-- Opening Marker --

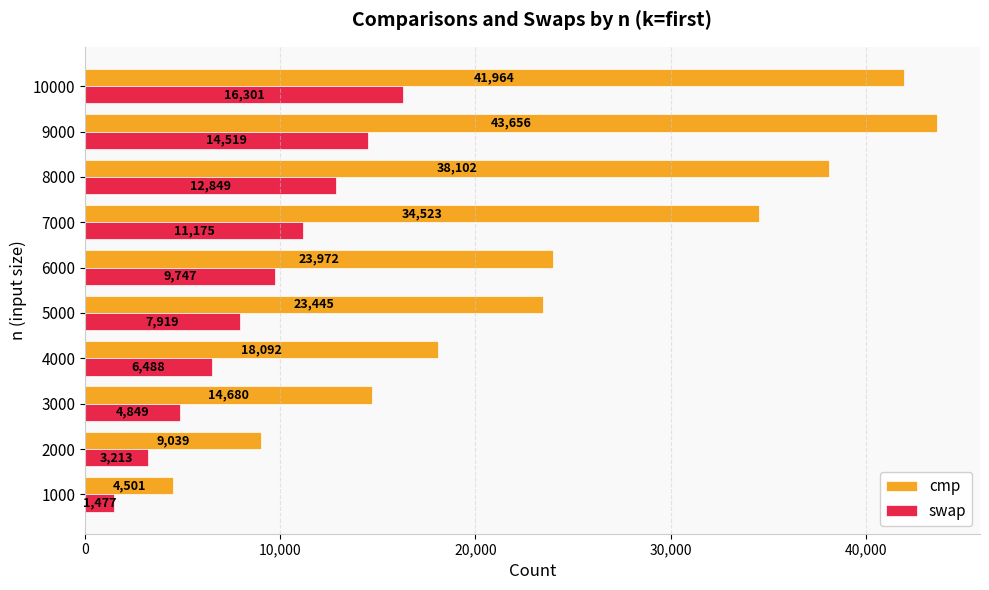

What is the total value across all series at 10000?

58265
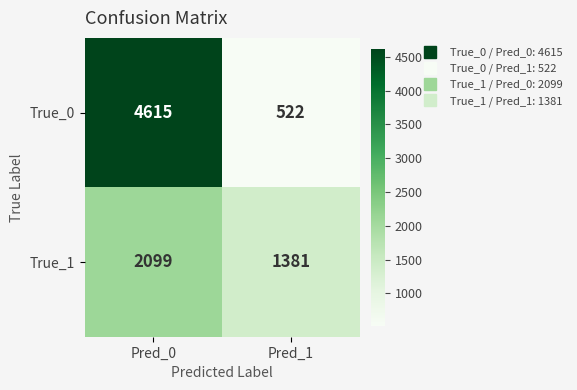

Reading left to right, list all the values displayed in this chart.

True_0: 4615	522
True_1: 2099	1381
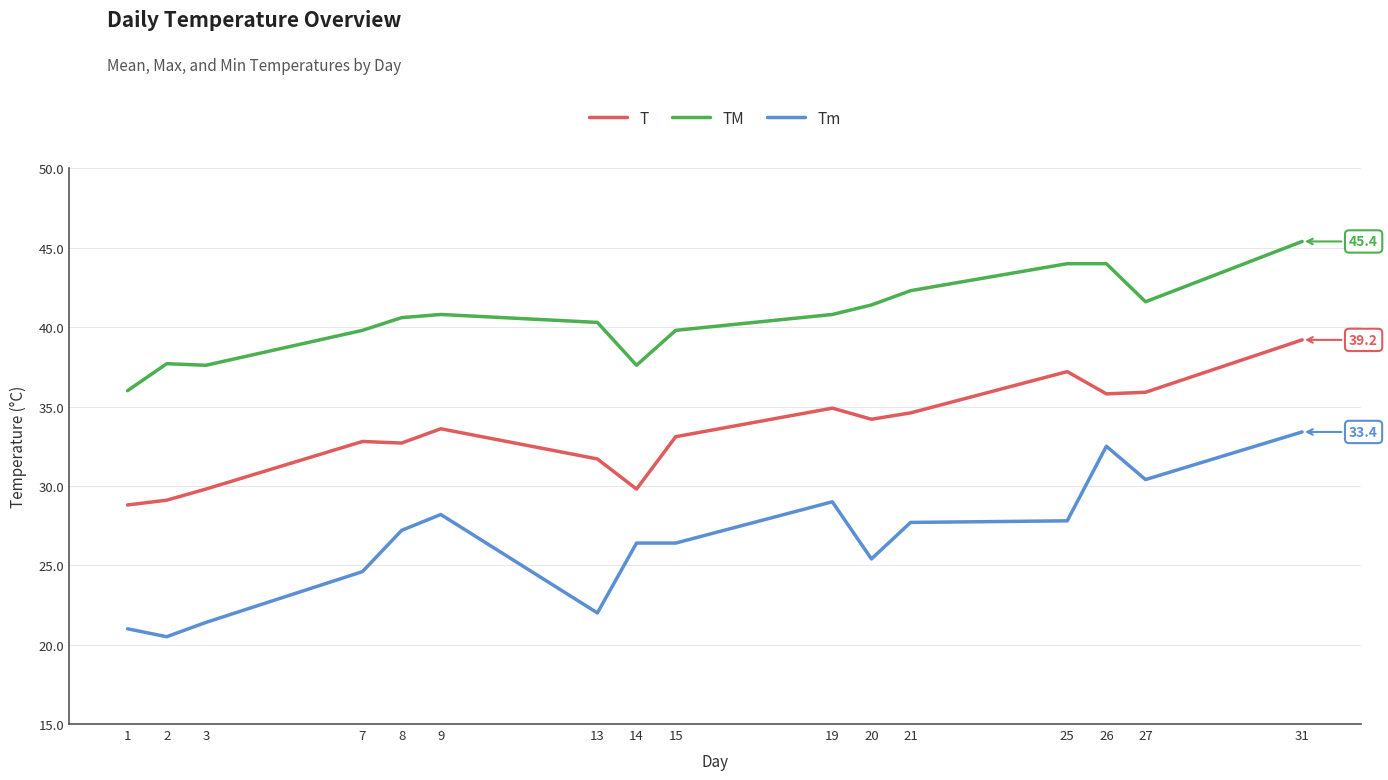

True or false: T and Tm cross at least once.

False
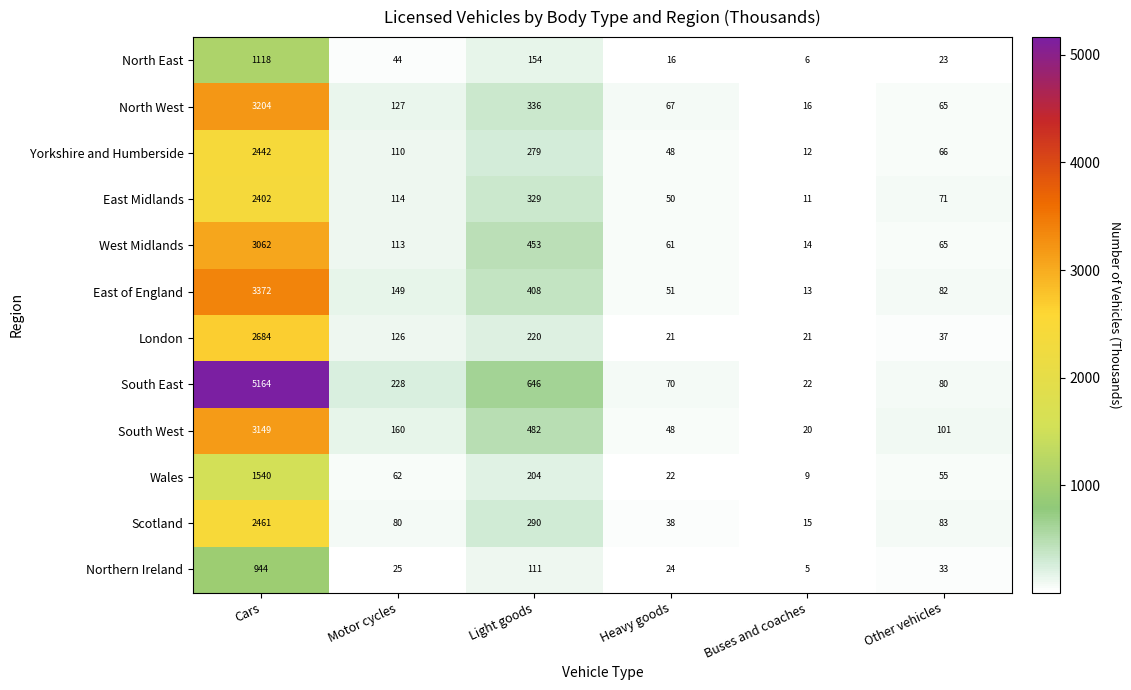

What is the sum of the North West values at Heavy goods and Motor cycles?

194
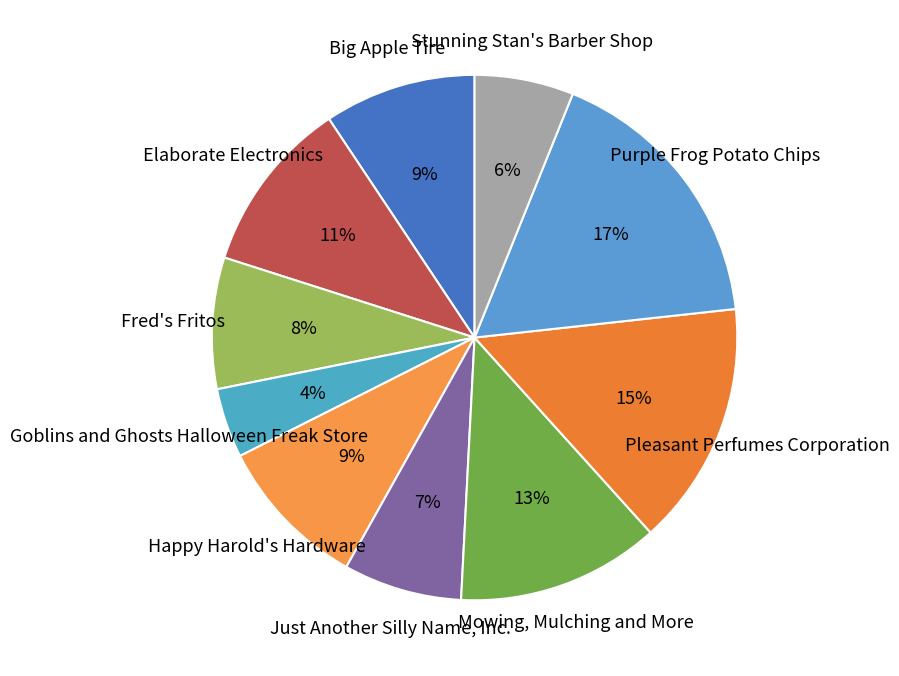

Is it true that Stunning Stan's Barber Shop is 6% of the pie?

True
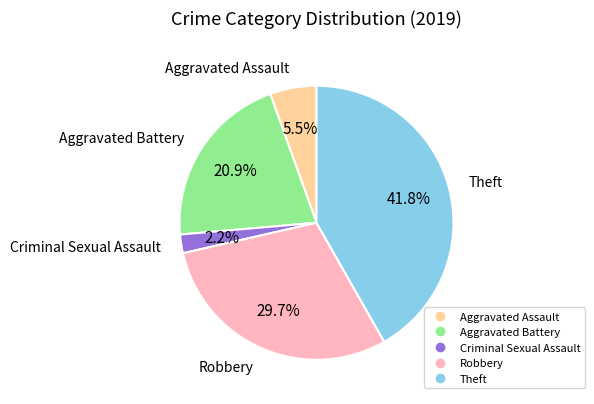

Is there a majority slice in this chart?

No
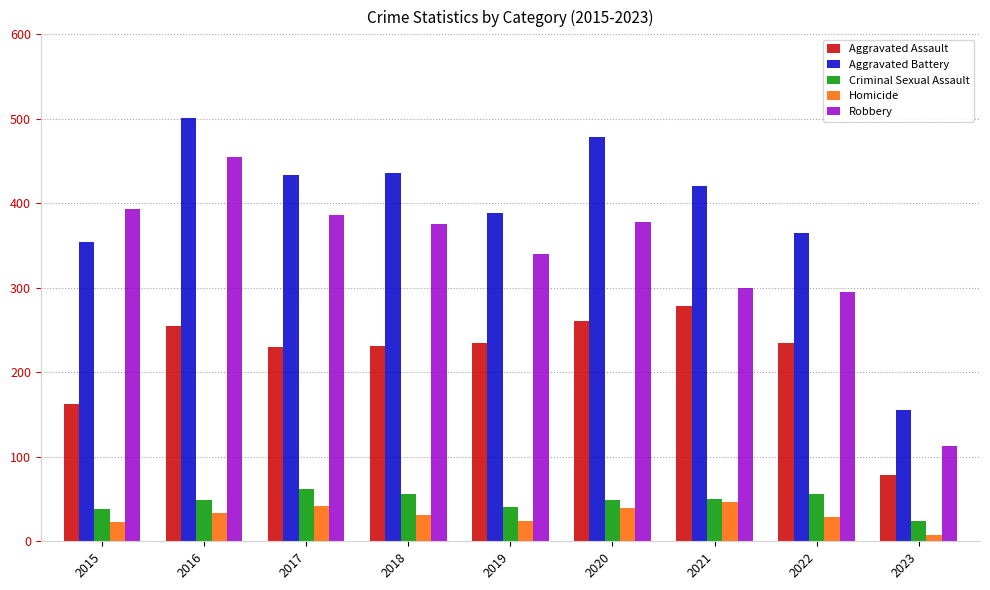

What is the difference between the maximum and second lowest values in the Robbery series?

160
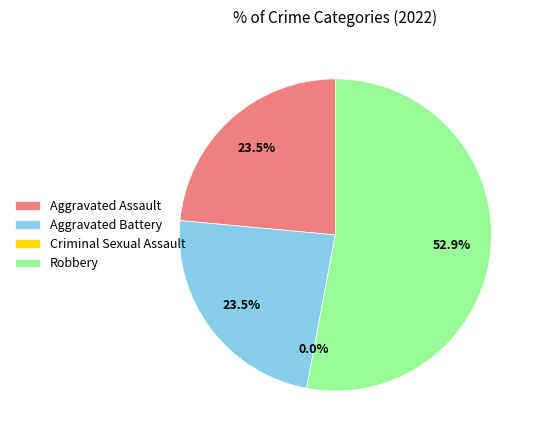

Count the number of slices in the pie.

4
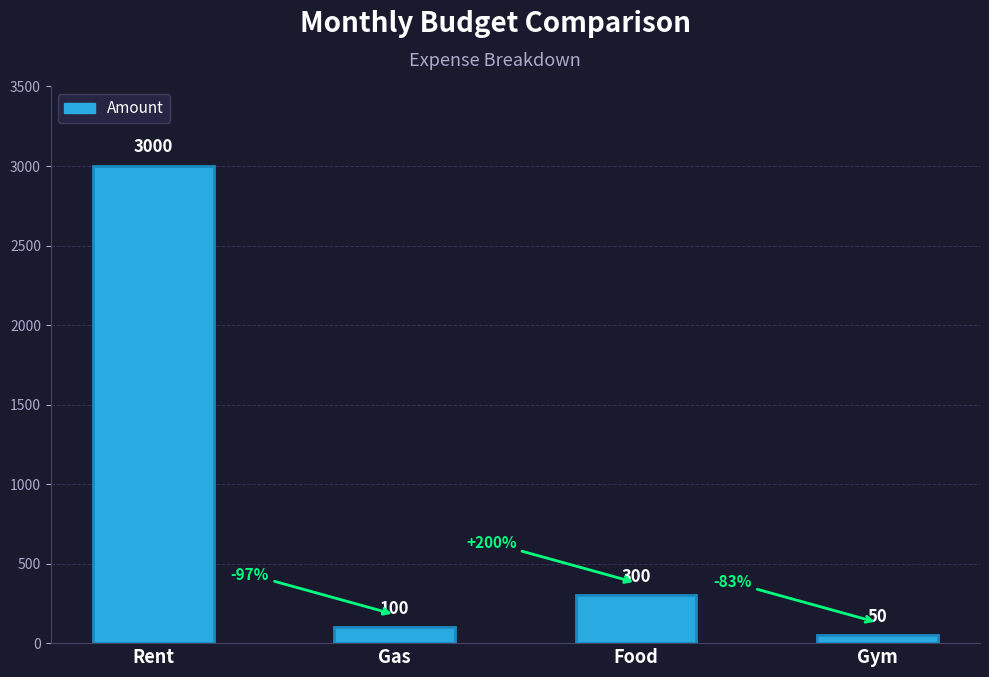

What is the label of the 2nd bar from the right?

Food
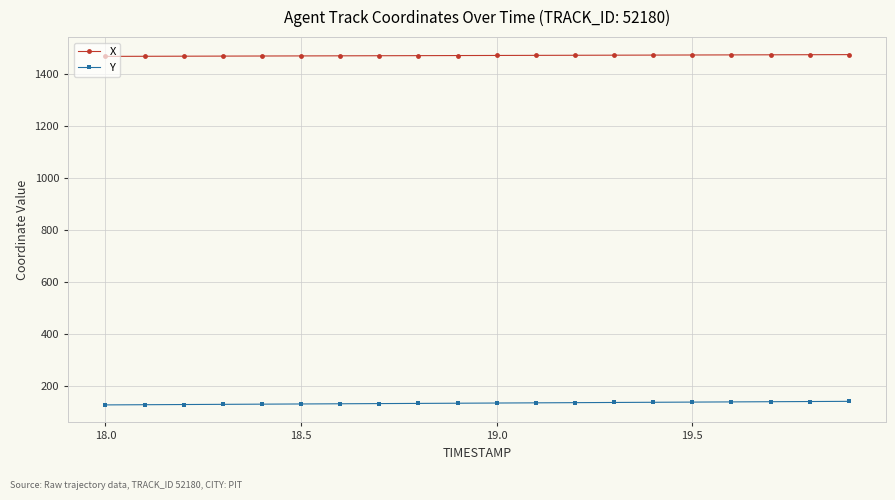

Which series has the largest total across all categories?

X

-- Closing Marker --

Task item:
Count the lines in the items above that contain the word "chart". Give only the number.

Output of the task:
2